By noon, he was feeling well enough to play a round of golf - though not very well.

“Maybe I can afford some lessons now,” Favre said Friday.

He certainly can, especially after signing a seven-year contract extension reportedly worth between $42 million and $48 million, including a $12 million signing bonus.

General manager Ron Wolf says the contract makes the 27-year-old quarterback “the highest-paid player in the history of professional football.” But the Super Bowl champion Packers and Favre’s agent, James “Bus” Cook, would not give financial details and comparing the worth of NFL contracts is difficult because of their complexity.

Favre’s deal comes just days after Detroit’s Barry Sanders signed a reported six-year, $34 million contract.

“I’ve proven over the last couple of years that I have been the best player in the league,” said Favre, a two-time MVP. “This just shows me that the Packers and Ron felt the same way.”

Favre’s new deal replaced the last two years of the five-year, $19 million contract he signed in 1994.

The deal is comparable to the one signed two years ago by Dallas quarterback Troy Aikman, who agreed to a $50 million, eight-year package.
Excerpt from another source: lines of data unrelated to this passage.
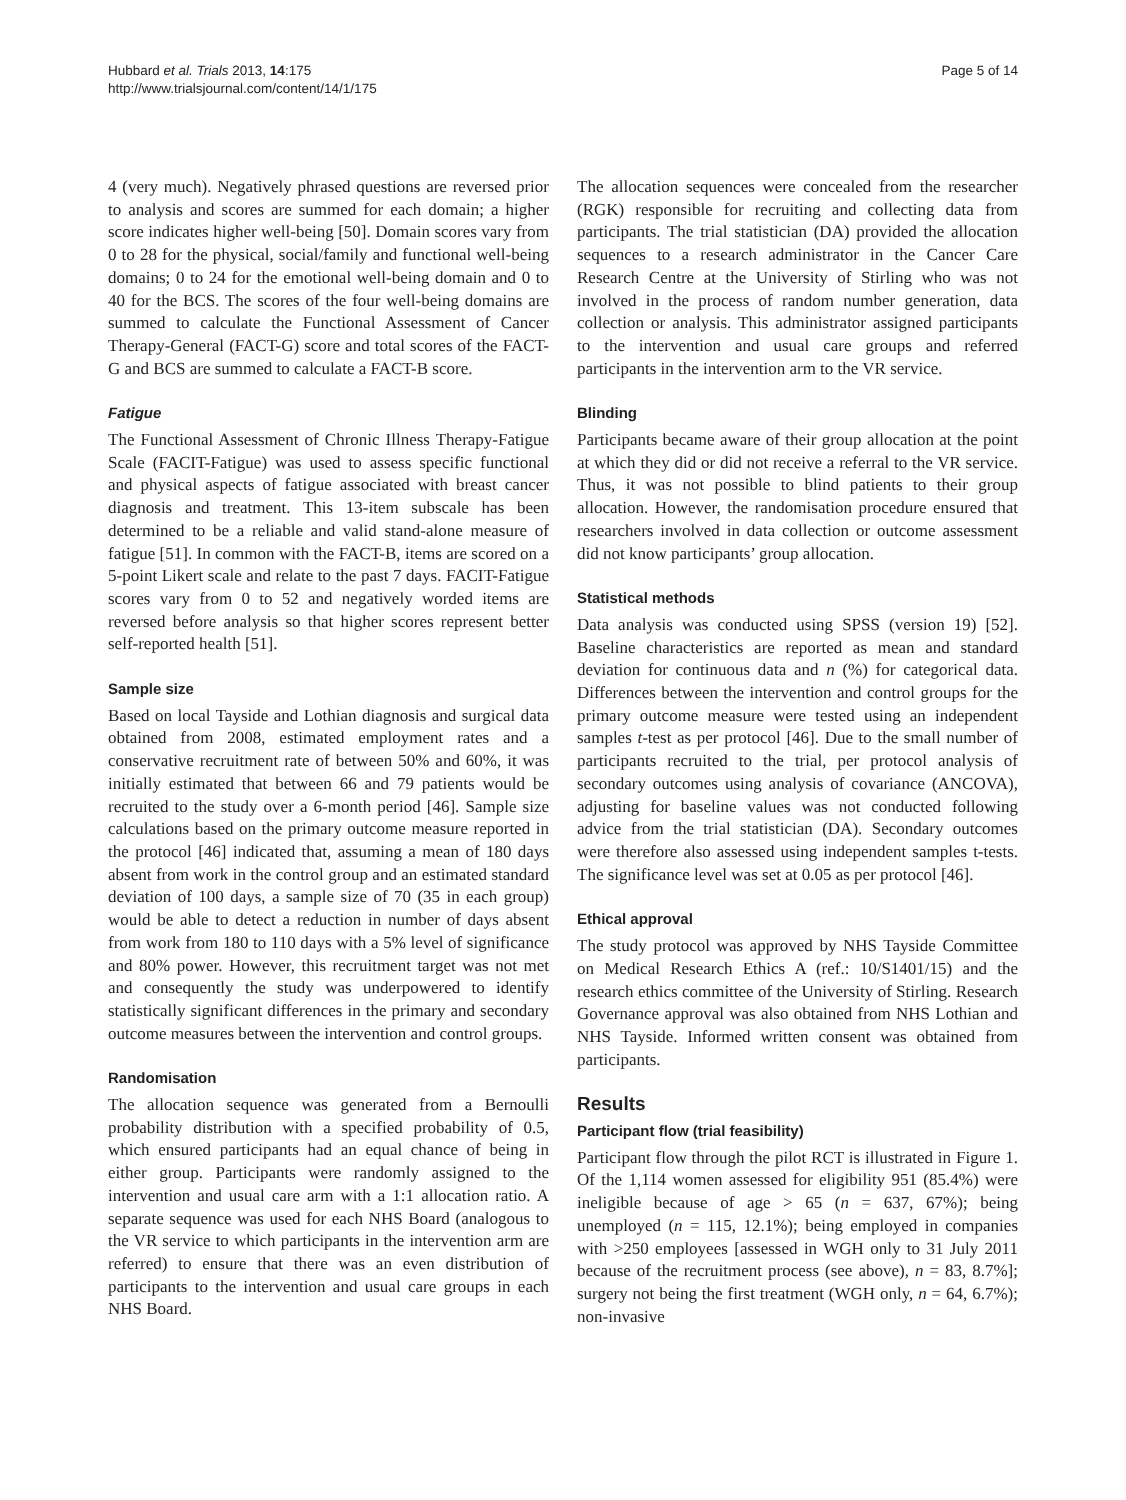Hubbard et al. Trials 2013, 14:175
http://www.trialsjournal.com/content/14/1/175
Page 5 of 14
4 (very much). Negatively phrased questions are reversed prior to analysis and scores are summed for each domain; a higher score indicates higher well-being [50]. Domain scores vary from 0 to 28 for the physical, social/family and functional well-being domains; 0 to 24 for the emotional well-being domain and 0 to 40 for the BCS. The scores of the four well-being domains are summed to calculate the Functional Assessment of Cancer Therapy-General (FACT-G) score and total scores of the FACT-G and BCS are summed to calculate a FACT-B score.
Fatigue
The Functional Assessment of Chronic Illness Therapy-Fatigue Scale (FACIT-Fatigue) was used to assess specific functional and physical aspects of fatigue associated with breast cancer diagnosis and treatment. This 13-item subscale has been determined to be a reliable and valid stand-alone measure of fatigue [51]. In common with the FACT-B, items are scored on a 5-point Likert scale and relate to the past 7 days. FACIT-Fatigue scores vary from 0 to 52 and negatively worded items are reversed before analysis so that higher scores represent better self-reported health [51].
Sample size
Based on local Tayside and Lothian diagnosis and surgical data obtained from 2008, estimated employment rates and a conservative recruitment rate of between 50% and 60%, it was initially estimated that between 66 and 79 patients would be recruited to the study over a 6-month period [46]. Sample size calculations based on the primary outcome measure reported in the protocol [46] indicated that, assuming a mean of 180 days absent from work in the control group and an estimated standard deviation of 100 days, a sample size of 70 (35 in each group) would be able to detect a reduction in number of days absent from work from 180 to 110 days with a 5% level of significance and 80% power. However, this recruitment target was not met and consequently the study was underpowered to identify statistically significant differences in the primary and secondary outcome measures between the intervention and control groups.
Randomisation
The allocation sequence was generated from a Bernoulli probability distribution with a specified probability of 0.5, which ensured participants had an equal chance of being in either group. Participants were randomly assigned to the intervention and usual care arm with a 1:1 allocation ratio. A separate sequence was used for each NHS Board (analogous to the VR service to which participants in the intervention arm are referred) to ensure that there was an even distribution of participants to the intervention and usual care groups in each NHS Board.
The allocation sequences were concealed from the researcher (RGK) responsible for recruiting and collecting data from participants. The trial statistician (DA) provided the allocation sequences to a research administrator in the Cancer Care Research Centre at the University of Stirling who was not involved in the process of random number generation, data collection or analysis. This administrator assigned participants to the intervention and usual care groups and referred participants in the intervention arm to the VR service.
Blinding
Participants became aware of their group allocation at the point at which they did or did not receive a referral to the VR service. Thus, it was not possible to blind patients to their group allocation. However, the randomisation procedure ensured that researchers involved in data collection or outcome assessment did not know participants’ group allocation.
Statistical methods
Data analysis was conducted using SPSS (version 19) [52]. Baseline characteristics are reported as mean and standard deviation for continuous data and n (%) for categorical data. Differences between the intervention and control groups for the primary outcome measure were tested using an independent samples t-test as per protocol [46]. Due to the small number of participants recruited to the trial, per protocol analysis of secondary outcomes using analysis of covariance (ANCOVA), adjusting for baseline values was not conducted following advice from the trial statistician (DA). Secondary outcomes were therefore also assessed using independent samples t-tests. The significance level was set at 0.05 as per protocol [46].
Ethical approval
The study protocol was approved by NHS Tayside Committee on Medical Research Ethics A (ref.: 10/S1401/15) and the research ethics committee of the University of Stirling. Research Governance approval was also obtained from NHS Lothian and NHS Tayside. Informed written consent was obtained from participants.
Results
Participant flow (trial feasibility)
Participant flow through the pilot RCT is illustrated in Figure 1. Of the 1,114 women assessed for eligibility 951 (85.4%) were ineligible because of age > 65 (n = 637, 67%); being unemployed (n = 115, 12.1%); being employed in companies with >250 employees [assessed in WGH only to 31 July 2011 because of the recruitment process (see above), n = 83, 8.7%]; surgery not being the first treatment (WGH only, n = 64, 6.7%); non-invasive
That contract has since been extended and renegotiated to keep the Cowboys under the salary cap, something that is common in the NFL and could also apply to Favre.

Aikman also has reportedly taken up-front money over richer deferred payments, reducing the average value of his contract.

Favre’s package, which runs through the 2003 season, when he will be 34, is worth between $6 million and $6.8 million a year, according to published reports.

“I feel very strongly he’s the best player in the National Football League,” Wolf said. “What better way to acknowledge that than the way we’ve just done?”

Favre said it was important to get the richest deal in NFL history - no matter how long he’ll end up holding that honor.

“If the highest-paid player in the league was getting $50,000, I’d want $51,000,” Favre said. “But there’s going to be guys that pass me up. That’s just the way it goes.”

Favre has been nonchalant throughout negotiations, and on Friday he had trouble naming one aspect of his contract that most concerned him.

“I didn’t really even care,” he said. “Bus gets mad at me because he’d call me and say, ‘Look, we’re negotiating this and that.’ I’d say, ‘Look, I got a $30 bet on this golf game today.’ That was more important to me.”

Favre’s teammate and friend Mark Chmura, who has had to spring for more lunches than he can remember, said the quarterback has never been overly concerned about money.

“He’ll still have his three-shirt wardrobe, his flip-flops and ripped up jeans,” Chmura said.